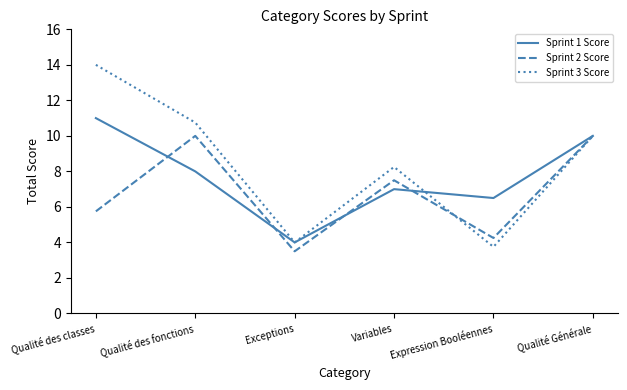

List the labels in order of Sprint 1 Score value, smallest first.

Exceptions, Expression Booléennes, Variables, Qualité des fonctions, Qualité Générale, Qualité des classes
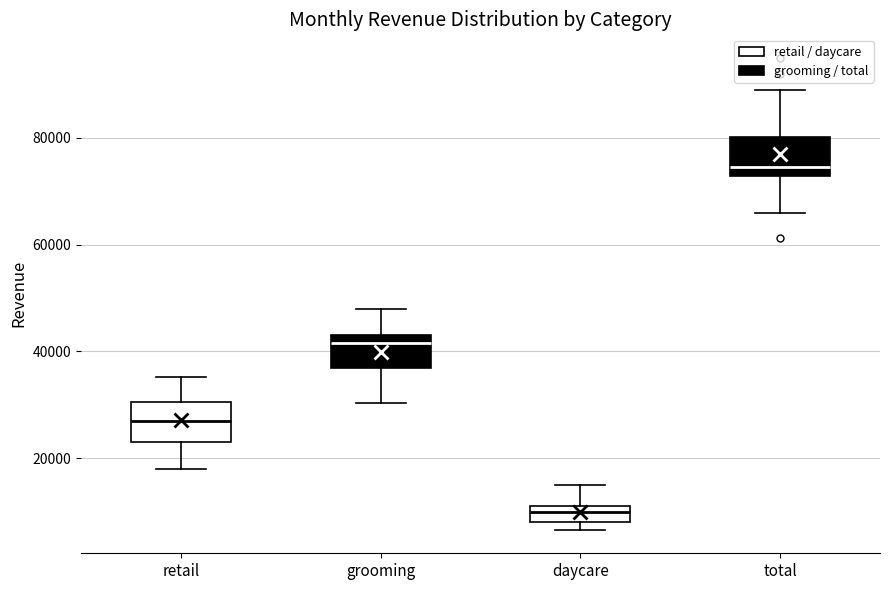

Which box's median line is the lowest?

daycare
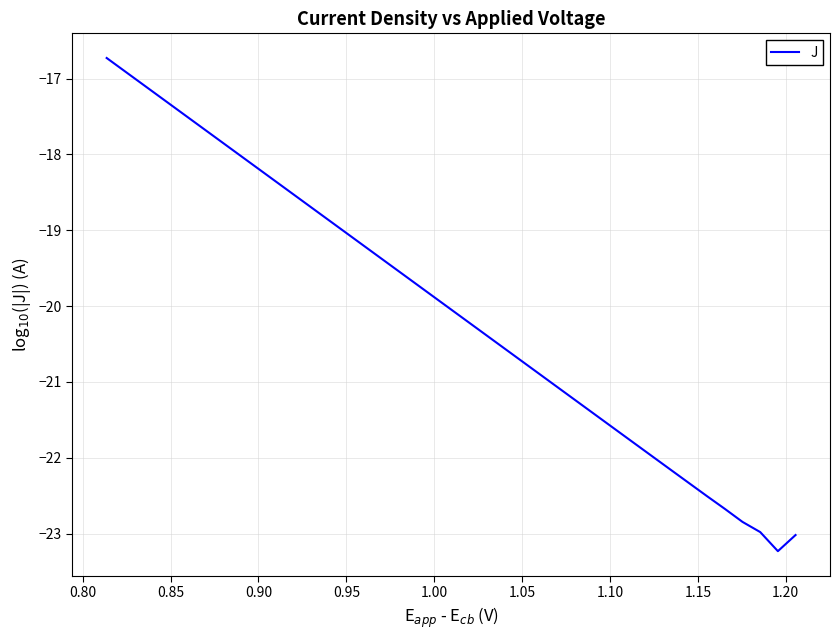

How many points are lower than both their immediate neighbors (excluding endpoints)?

1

• • • • •

How to complete this task - Rewrite all the items with "immediate neighbors" replaced by "adjacent neighbors" and nothing else changed. Omit the pictures from your version.

Exercise response -
List the labels in order of Sprint 1 Score value, smallest first.

Exceptions, Expression Booléennes, Variables, Qualité des fonctions, Qualité Générale, Qualité des classes

Which box's median line is the lowest?

daycare

How many points are lower than both their adjacent neighbors (excluding endpoints)?

1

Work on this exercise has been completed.